The envisioned outcome is to transform the World Wallet into a "mini bank account" accessible to anyone, offering functionalities such as currency exchange, digital asset storage, and direct spending via an integrated card.

This move aligns with broader industry efforts to integrate cryptocurrencies into mainstream payment systems. Major financial institutions and fintech companies, including Bank of America, Standard Chartered, PayPal, Revolut, and Stripe, have been exploring the stablecoin market to revolutionize cross-border payments. The increasing regulatory acceptance of stablecoins—digital assets pegged to traditional currencies like the US dollar—has further bolstered confidence in their potential to provide cost-effective and immediate alternatives to conventional banking systems, especially in emerging markets.

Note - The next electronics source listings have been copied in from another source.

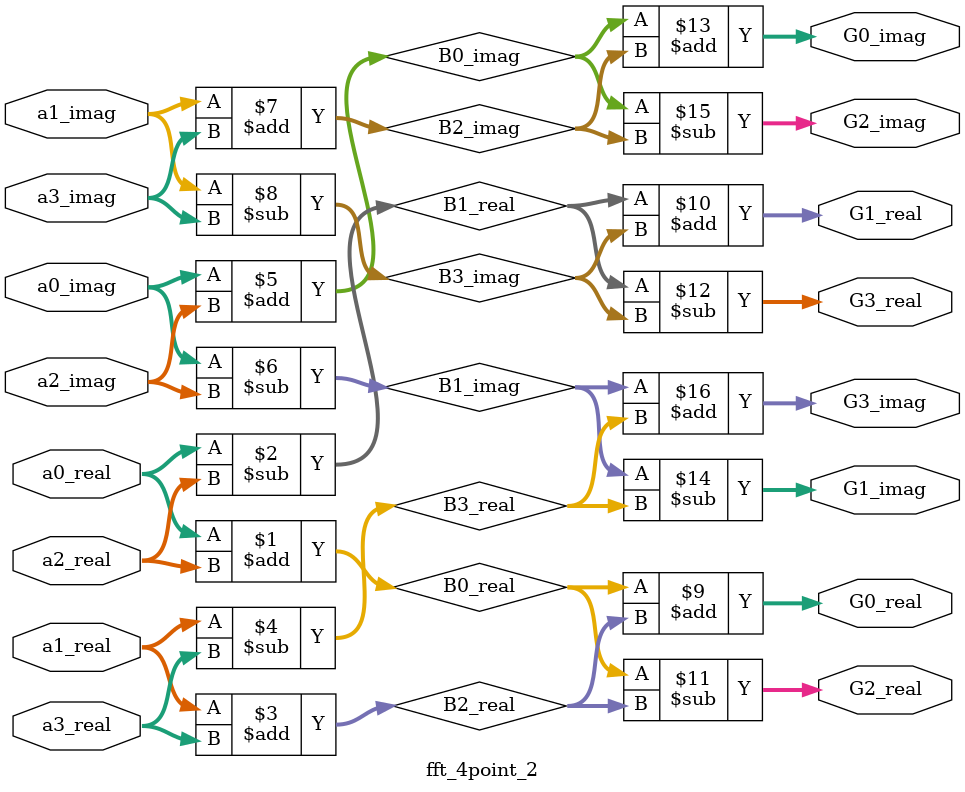
<source format=v>
`timescale 1ns / 1ps


module fft_4point_2 (
    input [15:0] a0_real, a1_real, a2_real, a3_real, // Real inputs
    input [15:0] a0_imag, a1_imag, a2_imag, a3_imag, // Imaginary inputs
    output wire [15:0] G0_real, G1_real, G2_real, G3_real, // Real outputs
    output wire [15:0] G0_imag, G1_imag, G2_imag, G3_imag  // Imaginary outputs
);
    // Internal wires to store intermediate butterfly results
    wire signed [15:0] B0_real, B1_real, B2_real, B3_real;
    wire signed [15:0] B0_imag, B1_imag, B2_imag, B3_imag;

    // Butterfly computations for the real parts
    assign B0_real = a0_real + a2_real;
    assign B1_real = a0_real - a2_real;
    assign B2_real = a1_real + a3_real;
    assign B3_real = a1_real - a3_real;

    // Butterfly computations for the imaginary parts
    assign B0_imag = a0_imag + a2_imag;
    assign B1_imag = a0_imag - a2_imag;
    assign B2_imag = a1_imag + a3_imag;
    assign B3_imag = a1_imag - a3_imag;

    assign G0_real = B0_real + B2_real;
    assign G1_real = B1_real + B3_imag;
    assign G2_real = B0_real - B2_real;
    assign G3_real = B1_real - B3_imag;

    assign G0_imag = B0_imag + B2_imag;
    assign G1_imag = B1_imag - B3_real;
    assign G2_imag = B0_imag - B2_imag;
    assign G3_imag = B1_imag + B3_real;
endmodule

</source>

Despite the enthusiasm, integrating stablecoins into traditional financial networks presents challenges, particularly concerning regulatory compliance and market competition. Established players like Tether currently dominate the stablecoin market, posing hurdles for new entrants seeking to gain traction. Additionally, concerns over data privacy and security, especially regarding biometric data collection, have led to regulatory scrutiny in various countries, including temporary bans and reviews in Spain, Portugal, Argentina, and Britain.

RazerWorld Network has teamed up with Razer to launch "Razer ID Verified by World ID," a sign-on tool that verifies human users to block bots in online gaming. (Image: Shutterstock)

World Network has been proactive in expanding its ecosystem. Earlier this month, the company launched World Chat, a messaging platform integrated within the World App, allowing users to send and receive cryptocurrencies seamlessly. Additionally, a partnership with gaming hardware giant Razer introduced "Razer ID Verified by World ID," a single sign-on feature aimed at combating bot interference in online gaming by verifying human users.

As discussions between World Network and Visa progress, the potential partnership could significantly impact the adoption and utility of stablecoins in everyday transactions, marking a pivotal step toward the convergence of digital and traditional finance. This partnership not only aims to enhance the utility of digital currencies but also sets a precedent for future alliances between established financial institutions and emerging blockchain ecosystems, potentially redefining how individuals interact with money globally.